# What is expected
Return the part of the Arctic ocean heat article from "The Arctic Ocean is" to "and climate change.", word for word.

Arctic Heat

The Arctic Ocean is unique in the sense that it is the shallowest and coldest of all the oceans in the world. It is found in the north, surrounded by Eurasia and North America. The Arctic Ocean has recently been receiving a lot of global attention because the warming temperatures are causing gradual melting of sea ice with a declining rate of 10 to 13 percent, making it the most sensitive region to climate change.

Persistent sea ice melts have caused changes in the general circulation of the atmosphere and global oceans. This has caused an imbalance in the Earth’s energy balance and has become a major case study for global warming and climate change.

To assess the historical trends in the Earth’s energy imbalance, measurement of ocean heat content (OHC) provides the best way to quantify and analyze these trends and imbalances. Ocean heat content refers to the energy absorbed by the ocean, where it is stored for an indefinite time as internal energy also called enthalpy.

Usually, in-situ (original) based conductivity, temperature, and depth (CTD) profile measurements are the best way to estimate the ocean heat content (OHC). However, an accurate reconstruction of regional patterns and long-term global trends in ocean heat content based on in-situ measurements is difficult due to the lack of data to adequately capture spatio-temporal-depth changes (spatio-temporal refers to belonging to both space as well as time).

In order to minimize such uncertainties, ocean reanalysis systems (ORAs) have been developed to provide a complete picture of global ocean variability based on limited observation datasets.

However, the use of ORAs to estimate ocean heat content (OHC) in the Arctic and its marginal seas have a larger error due to the lack of and unavailability of historical in-situ data thus causing poor representation of ocean dynamics.

Thus, in this study conducted by Mr. Kondeti Vijay Prakash and Prof. Palanisamy Shanmugam, from the Department of Ocean Engineering, Indian Institute of Technology (IIT) Madras, Chennai, India, a novel approach was undertaken to calculate the ocean heat content (OHC) in the Arctic region. The method used in this study was to link satellitederived sea ice thermodynamic parameters with in-situ based OHC data using an artificial neural network (ANN) model.

The ANN model used in this study was found to be successful as it accurately estimated OHC changes and captured the spatio-temporal changes with minimum uncertainty in the determination of the historical trends and regional patterns. This model was even able to assess OHC up to 700 metres depth.

(Saved data entries)

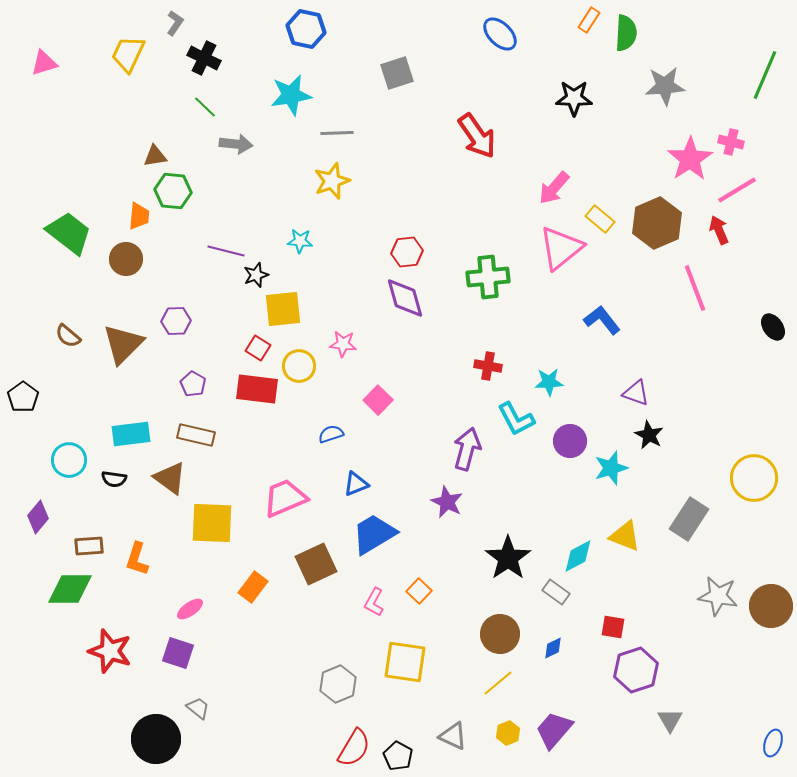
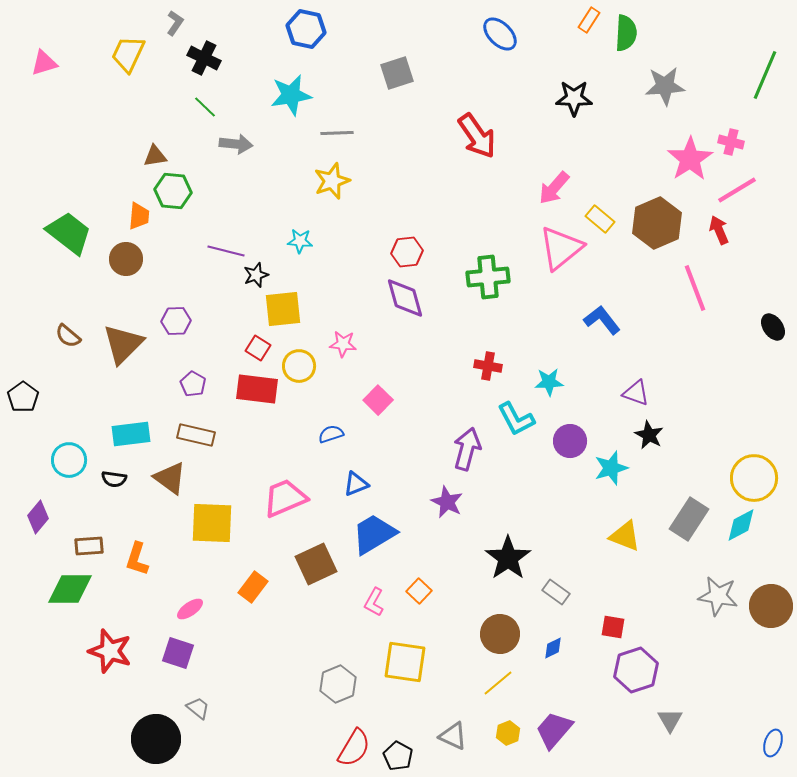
cyan diamond at (578, 556): moved 163 px right, 31 px up
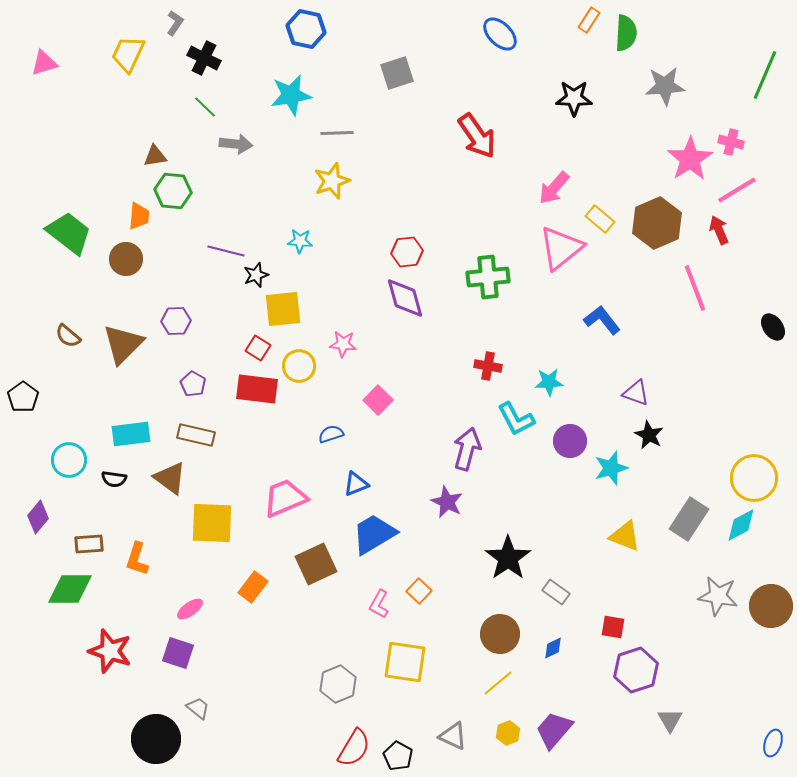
brown rectangle at (89, 546): moved 2 px up
pink L-shape at (374, 602): moved 5 px right, 2 px down
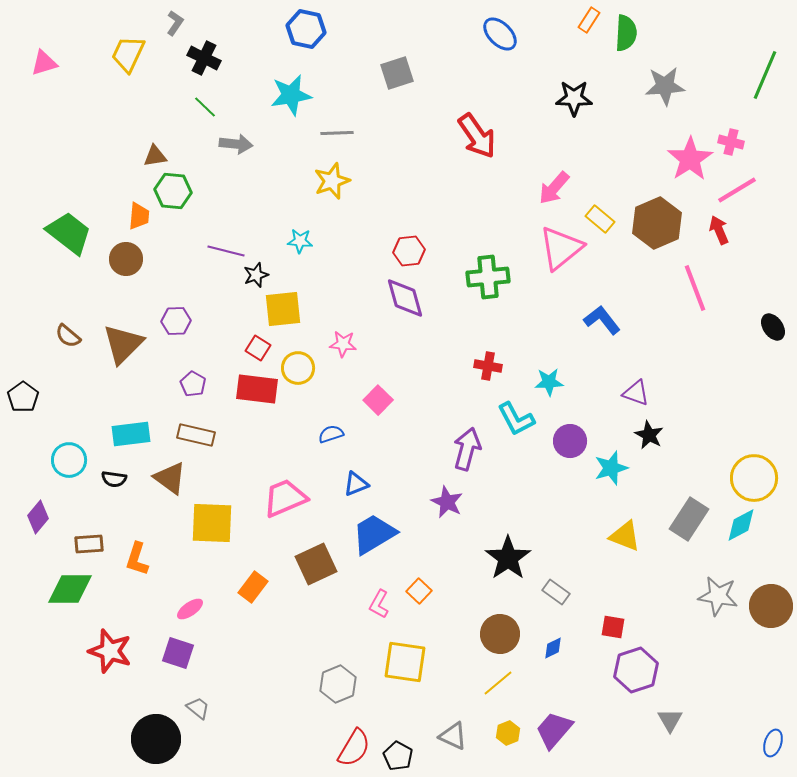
red hexagon at (407, 252): moved 2 px right, 1 px up
yellow circle at (299, 366): moved 1 px left, 2 px down
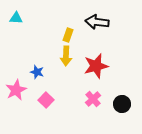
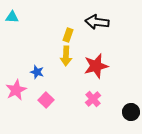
cyan triangle: moved 4 px left, 1 px up
black circle: moved 9 px right, 8 px down
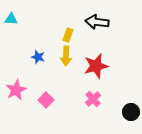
cyan triangle: moved 1 px left, 2 px down
blue star: moved 1 px right, 15 px up
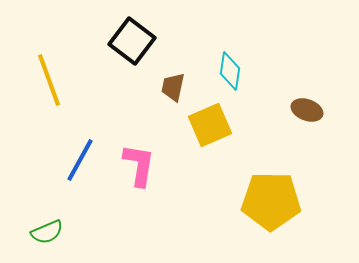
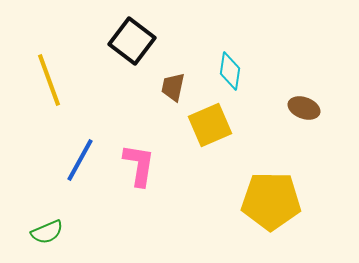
brown ellipse: moved 3 px left, 2 px up
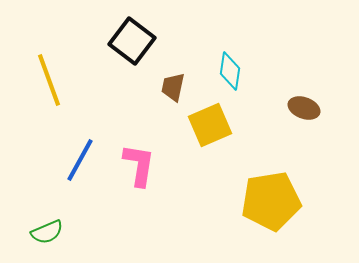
yellow pentagon: rotated 10 degrees counterclockwise
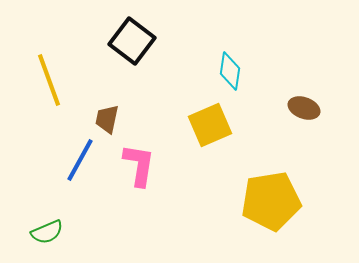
brown trapezoid: moved 66 px left, 32 px down
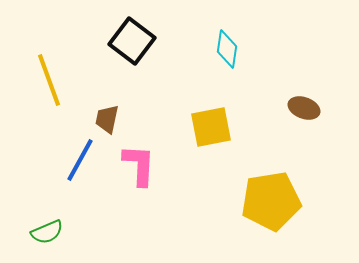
cyan diamond: moved 3 px left, 22 px up
yellow square: moved 1 px right, 2 px down; rotated 12 degrees clockwise
pink L-shape: rotated 6 degrees counterclockwise
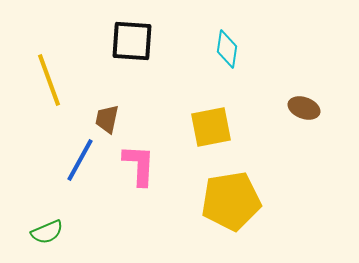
black square: rotated 33 degrees counterclockwise
yellow pentagon: moved 40 px left
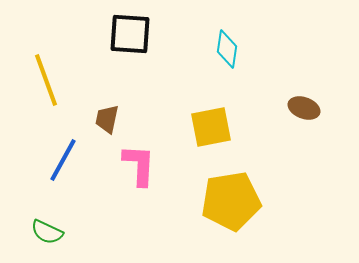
black square: moved 2 px left, 7 px up
yellow line: moved 3 px left
blue line: moved 17 px left
green semicircle: rotated 48 degrees clockwise
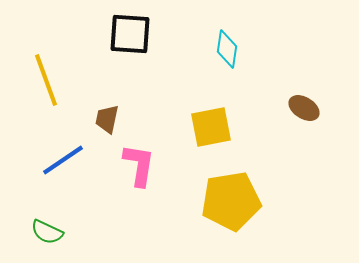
brown ellipse: rotated 12 degrees clockwise
blue line: rotated 27 degrees clockwise
pink L-shape: rotated 6 degrees clockwise
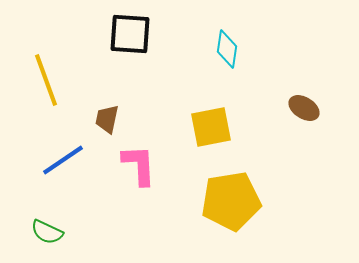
pink L-shape: rotated 12 degrees counterclockwise
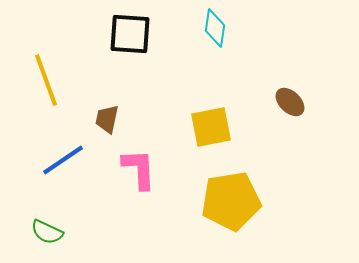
cyan diamond: moved 12 px left, 21 px up
brown ellipse: moved 14 px left, 6 px up; rotated 12 degrees clockwise
pink L-shape: moved 4 px down
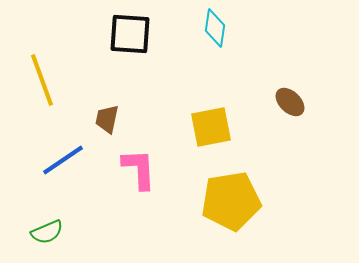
yellow line: moved 4 px left
green semicircle: rotated 48 degrees counterclockwise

# Result
The Arctic Ocean is unique in the sense that it is the shallowest and coldest of all the oceans in the world. It is found in the north, surrounded by Eurasia and North America. The Arctic Ocean has recently been receiving a lot of global attention because the warming temperatures are causing gradual melting of sea ice with a declining rate of 10 to 13 percent, making it the most sensitive region to climate change.

Persistent sea ice melts have caused changes in the general circulation of the atmosphere and global oceans. This has caused an imbalance in the Earth’s energy balance and has become a major case study for global warming and climate change.